- Church: Catholic Church
- Diocese: Diocese of Santiago del Estero
- In office: 18 February 1999 – 19 August 2005
- Predecessor: Gerardo Eusebio Sueldo
- Successor: Francisco Polti Santillán
- Previous posts: Bishop of Chascomús (1996-1999) Titular Bishop of Mauriana (1993-1996) Auxiliary Bishop of Lomas de Zamora (1993-1996)

Orders
- Ordination: 17 December 1968
- Consecration: 21 April 1993 by Desiderio Elso Collino

Personal details
- Born: 19 October 1940 Buenos Aires, Argentina
- Died: 29 March 2015 (aged 74) Claypole, Buenos Aires Province, Argentina

= Juan Carlos Maccarone =

Juan Carlos Maccarone (19 October 1940 – 29 March 2015) was an Argentine prelate of the Catholic Church who was bishop of the Diocese of Santiago del Estero from 1999 to 2005, when he resigned after evidence he had engaged in same-sex relations with a 23-year-old man became public. He had been a bishop since 1993, serving as auxiliary bishop of Lomas de Zamora for three years and bishop of Chascomús for two and a half years.

==Early years==
Maccarone was born on 19 October 1940 in Buenos Aires.
He attended the "Republic of Honduras" school in Buenos Aires and then Mariano Moreno National School. He studied law at the "Universidad del Salvador" and entered Sacred Heart Seminary of the Archdiocese of La Plata in 1960. He studied philosophy at Saint Joseph Major Seminary there and dogmatic theology at the Pontifical Gregorian University in Rome. He was ordained a priest on 17 December 1968 in Immaculate Conception parish in Burzaco.

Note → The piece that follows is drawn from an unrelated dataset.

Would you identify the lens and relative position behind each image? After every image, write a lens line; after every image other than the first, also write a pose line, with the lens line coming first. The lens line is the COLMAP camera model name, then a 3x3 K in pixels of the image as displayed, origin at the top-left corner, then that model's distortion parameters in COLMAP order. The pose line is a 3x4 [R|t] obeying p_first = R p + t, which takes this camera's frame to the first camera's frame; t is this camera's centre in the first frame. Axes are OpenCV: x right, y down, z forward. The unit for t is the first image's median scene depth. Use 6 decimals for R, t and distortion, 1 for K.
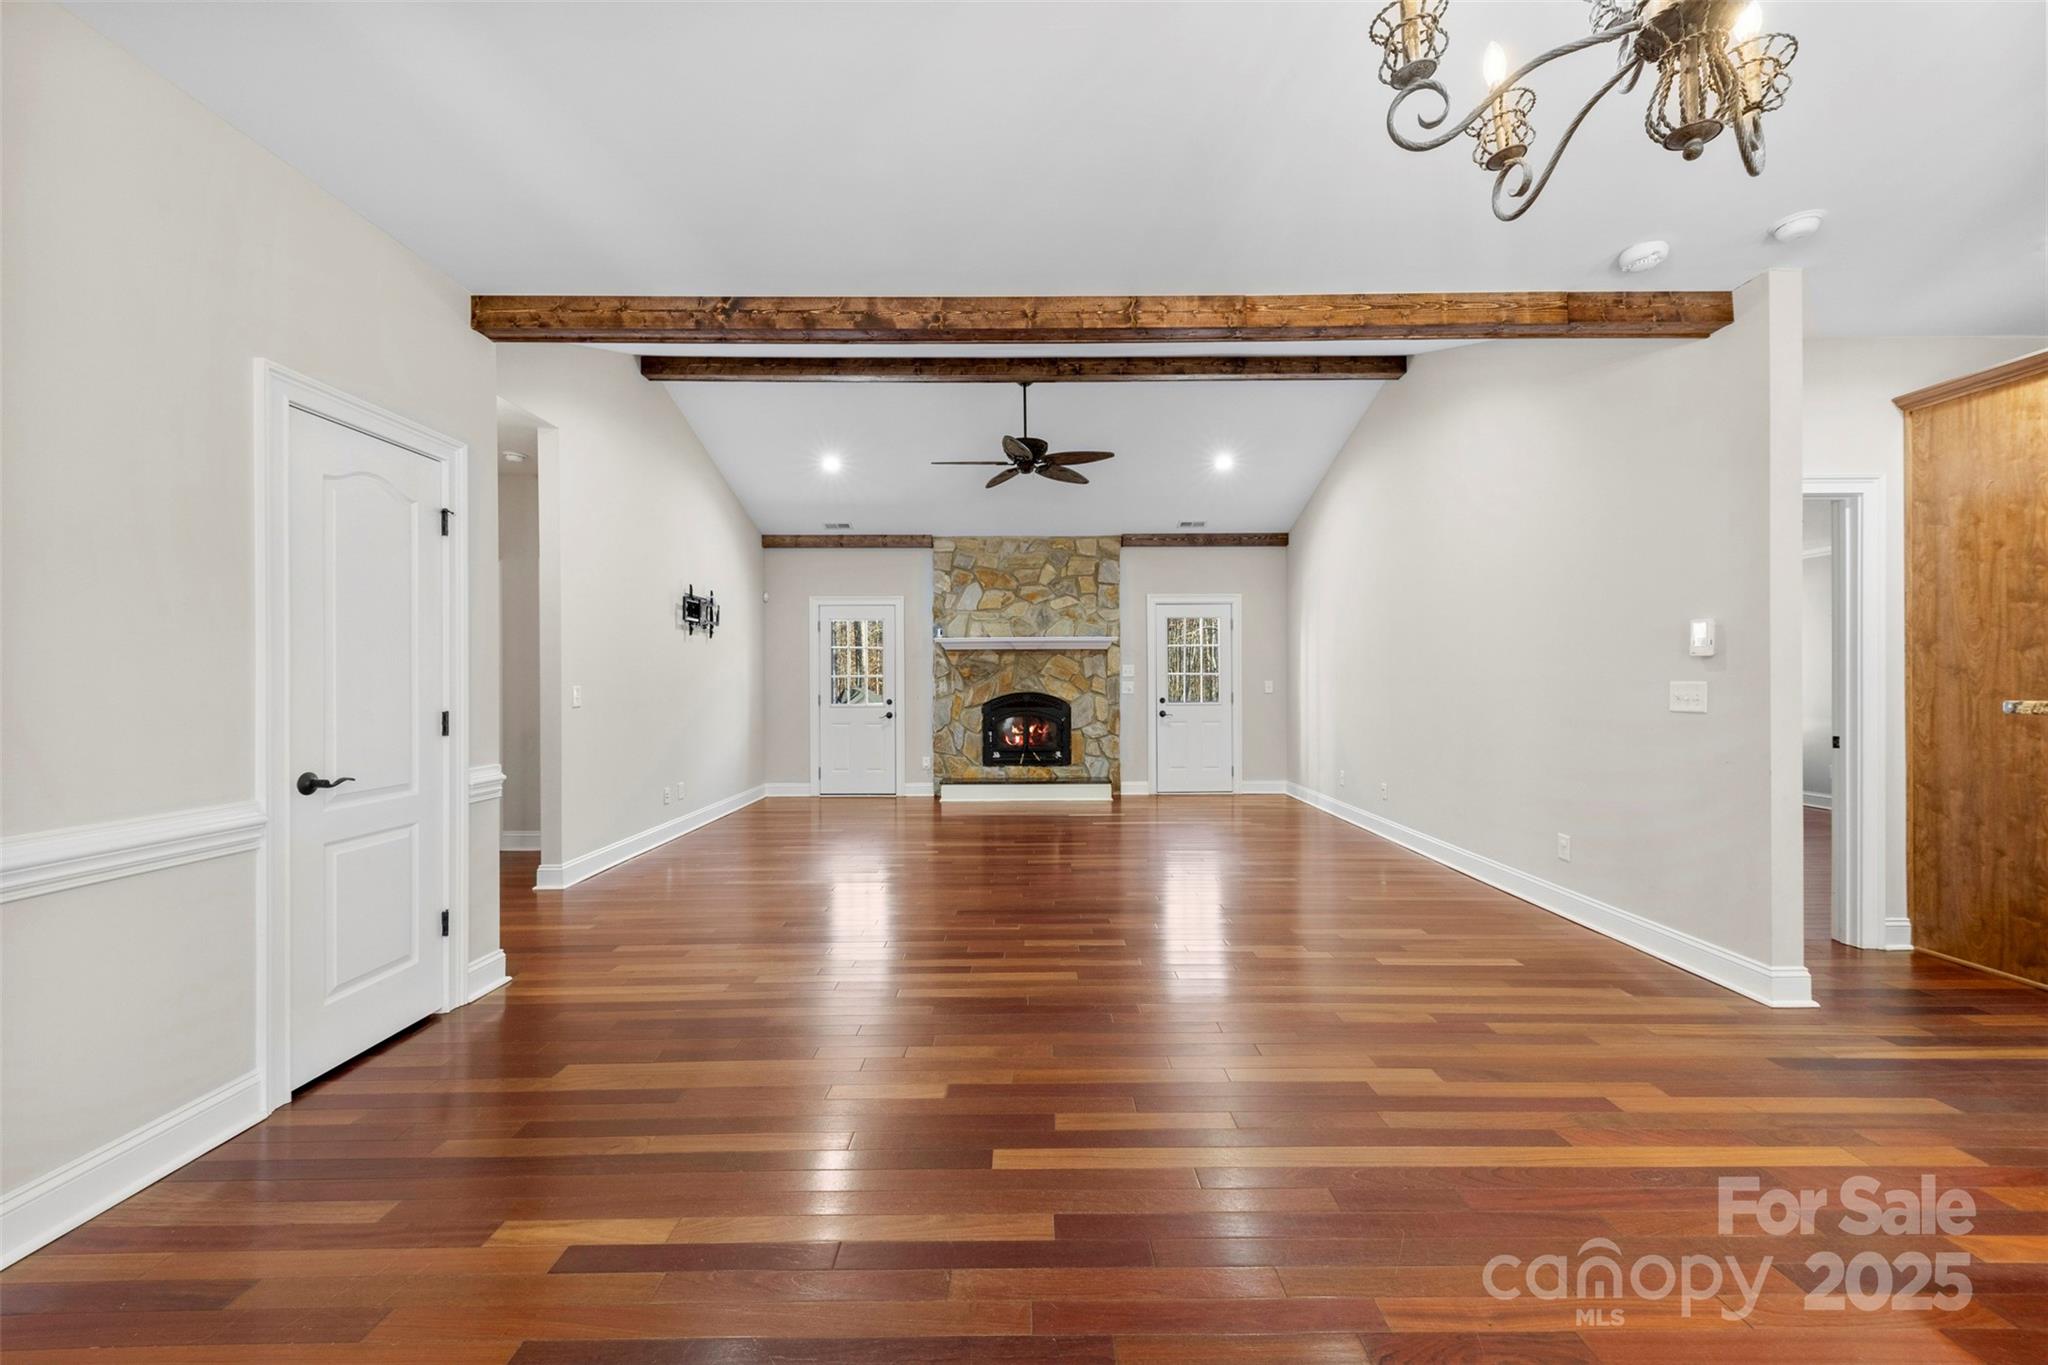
lens RADIAL K [[801.5, 0, 1027.0], [0, 801.5, 682.4], [0, 0, 1]] dist [0.002758, -0.000010]
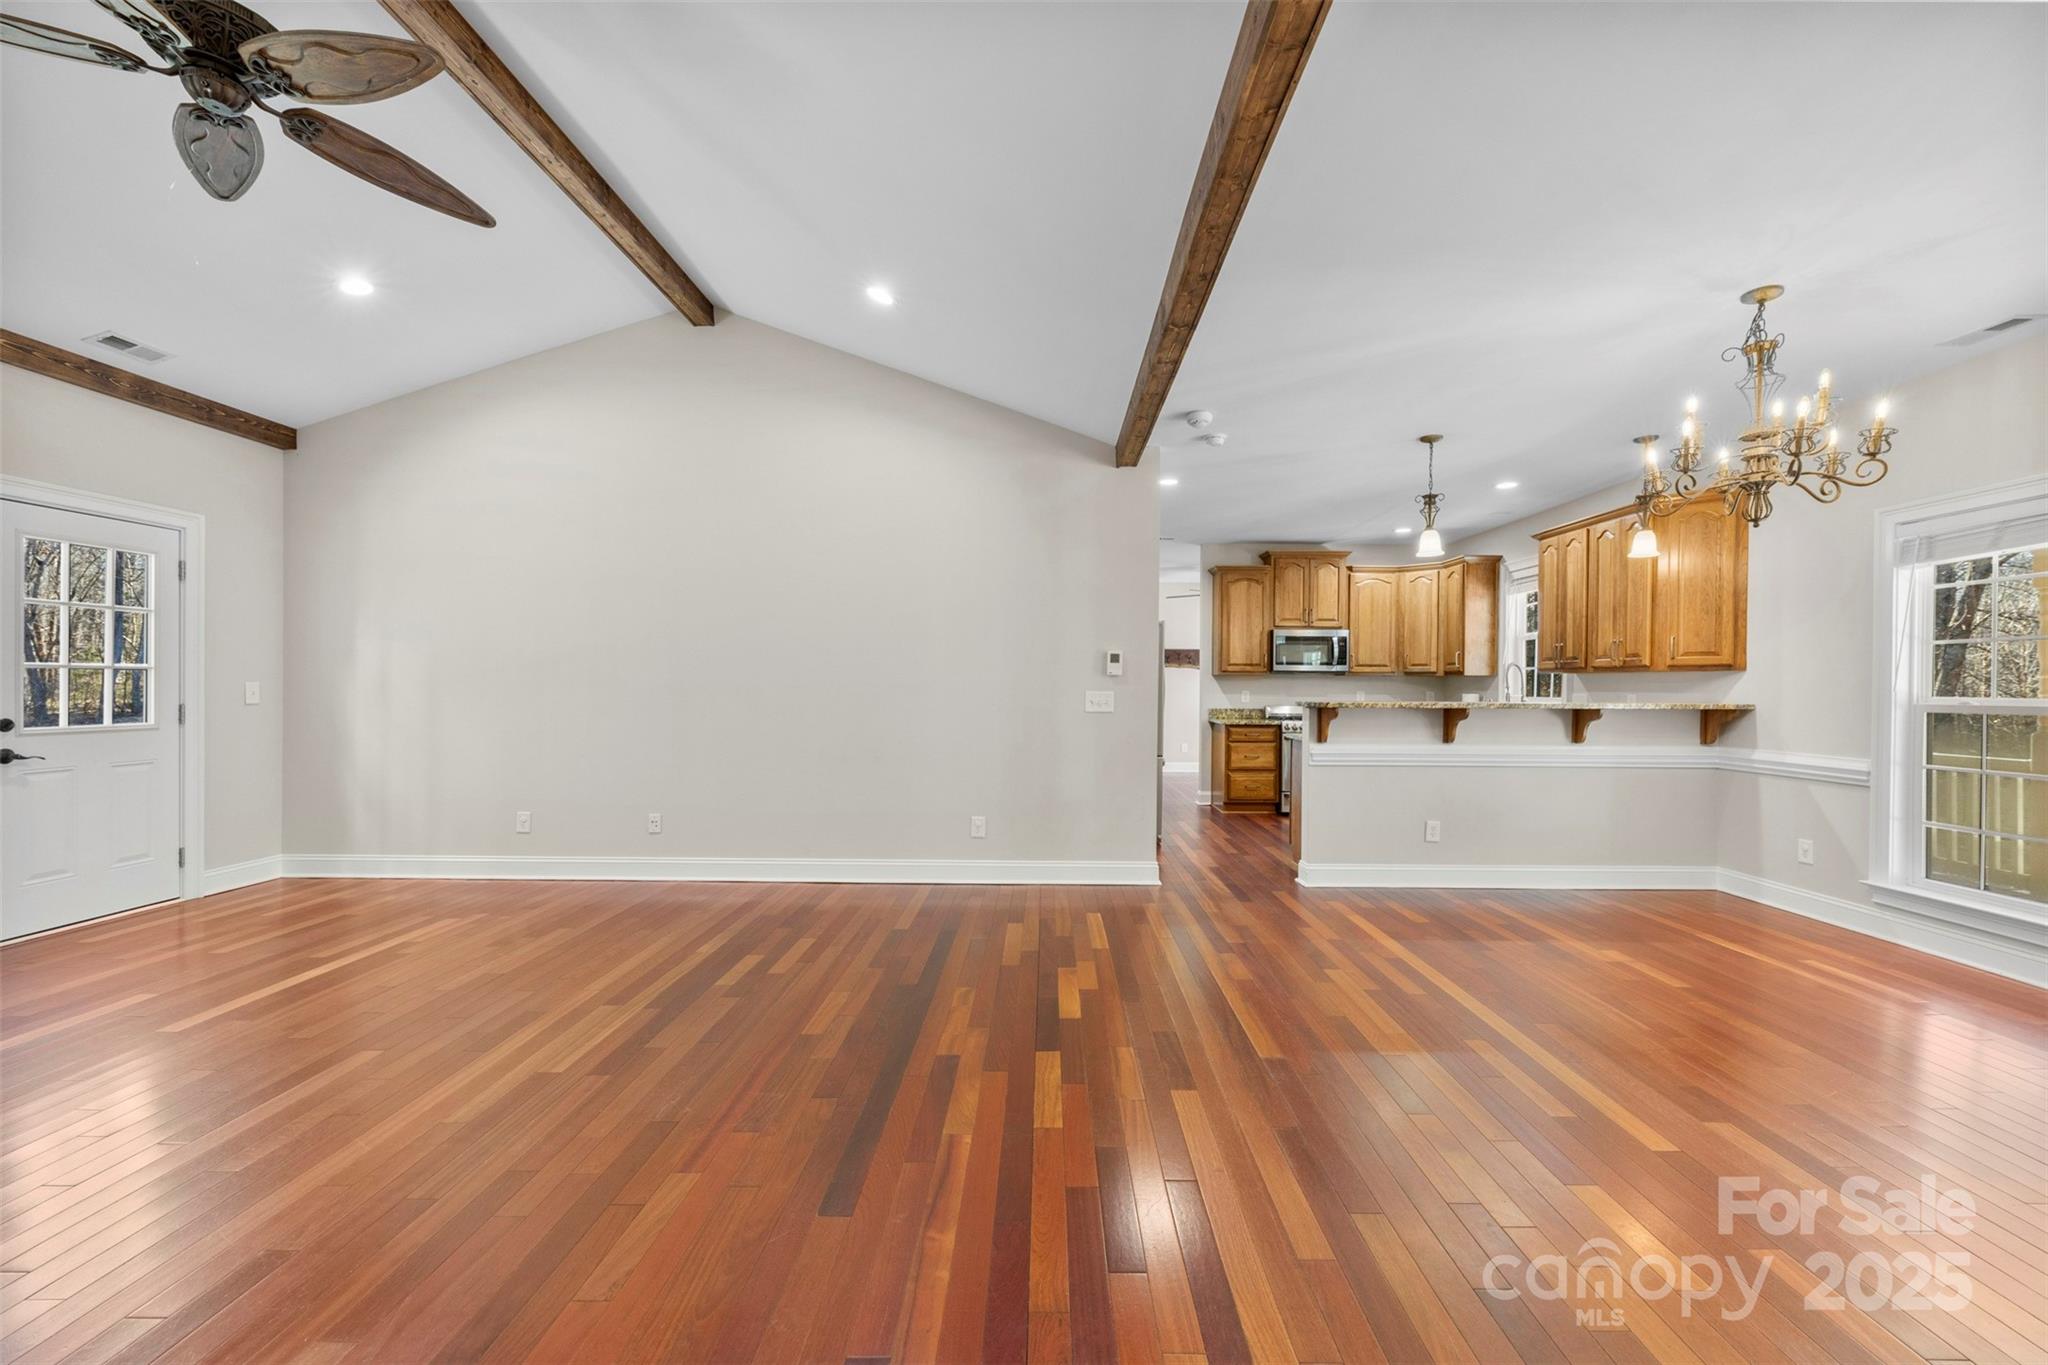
lens RADIAL K [[801.5, 0, 1037.0], [0, 801.5, 697.7], [0, 0, 1]] dist [0.002758, -0.000010]
pose [[-0.015408, -0.009684, 0.999834, -0.276092], [-0.008537, 0.999918, 0.009553, -0.001092], [-0.999845, -0.008389, -0.015490, 0.473647]]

From 1968 to 1978 he was professor of theology at Saint Joseph Major Seminary and at the Faculty of Theology of the Catholic University. From 1969 to 1972 he was a professor at the Catholic University of La Plata and from 1973 to 1975 at the "Presbítero Antonio Saenz" faculty of the diocese of Lomas de Zamora.

==Bishop==
On 30 January 1993 at the age of 52, Maccarone was appointed auxiliary bishop of Lomas de Zamora in Argentina and titular bishop of Mauriana. He received his episcopal consecration on 21 April 1993 from Desiderio Elso Collino, Bishop of Lomas de Zamora.

He was a member of the delegation that represented the bishops of Argentina at the Constitutional Assembly of 1994 that revised the national constitution.

On 3 July 1996, he was named bishop of Chascomús and he was installed there on 24 September. He also served as dean of the Faculty of Theology of the Argentine Catholic University.

On 18 February 1999, Maccarone was named bishop of Santiago del Estero. He was installed there on 29 May. He developed a good reputation as a political progressive and advocated for the federal government's intervention in the region. He attacked the local police and government officials for corruption He participated in the Dialogue Table sponsored by the Argentine episcopate during the crisis of 2001–2002 and frequently helped draft documents for the national bishops conference. Following the fall of the local Peronist Juárez regime, he supported federal intervention and he hosted Argentine President Néstor Kirchner and his wife Cristina on 25 May 2005, Argentina's national holiday, the first time the national celebration and Te Deum were held outside Buenos Aires.

==Resignation==
In August 2005, a video showing Maccarone having sex with a 23-year-old man was made public. (Note: The man in question said he made the film on his own initiative because had failed to arrange a job for him as promised. He later said he had been "used" to harm Maccarone.) Maccarone did not dispute its authenticity. He said he was the victim of an extortion scheme, an act of political revenge, and suggested the involvement of Carlos Juárez, the powerful longterm local governor. He submitted his resignation on 19 August 2005 and Pope Benedict XVI accepted it the same day. The bishop of Santa Fe, José María Arancedo, praised his pastoral service as well as his prompt decision to resign. A spokesperson for the archbishop of Buenos Aires, Jorge Bergoglio, the future Pope Francis, supported the view that Maccarone was targeted for his politics, and supporters held marches in support of Maccarone. (Note: "Maccarone's predecessor as bishop, Gerardo Sueldo, also a fierce critic of the entrenched provincial regime, perished in a mysterious 1998 auto crash in which his car reportedly ran into a horse, though the animal's carcass never was found.") One human rights activist in Santiago del Estero said: "There is no way this occurred casually. If it happened to a person so loved, respected and as prestigious as the bishop, then it could happen to any of us."

Under orders from Pope Benedict, he lived a life of penance for a time in a Mexican monastery. He remained a bishop. By 2010 he had returned to Argentina and occasionally exercised his ministry at the request of a local bishop. He then returned to Argentina and continued to work as a priest in Claypole, Argentina, saying Mass for the nuns caring for handicapped children at the Cotolengo of Don Orione. He died there on 29 March 2015 at the age of 74.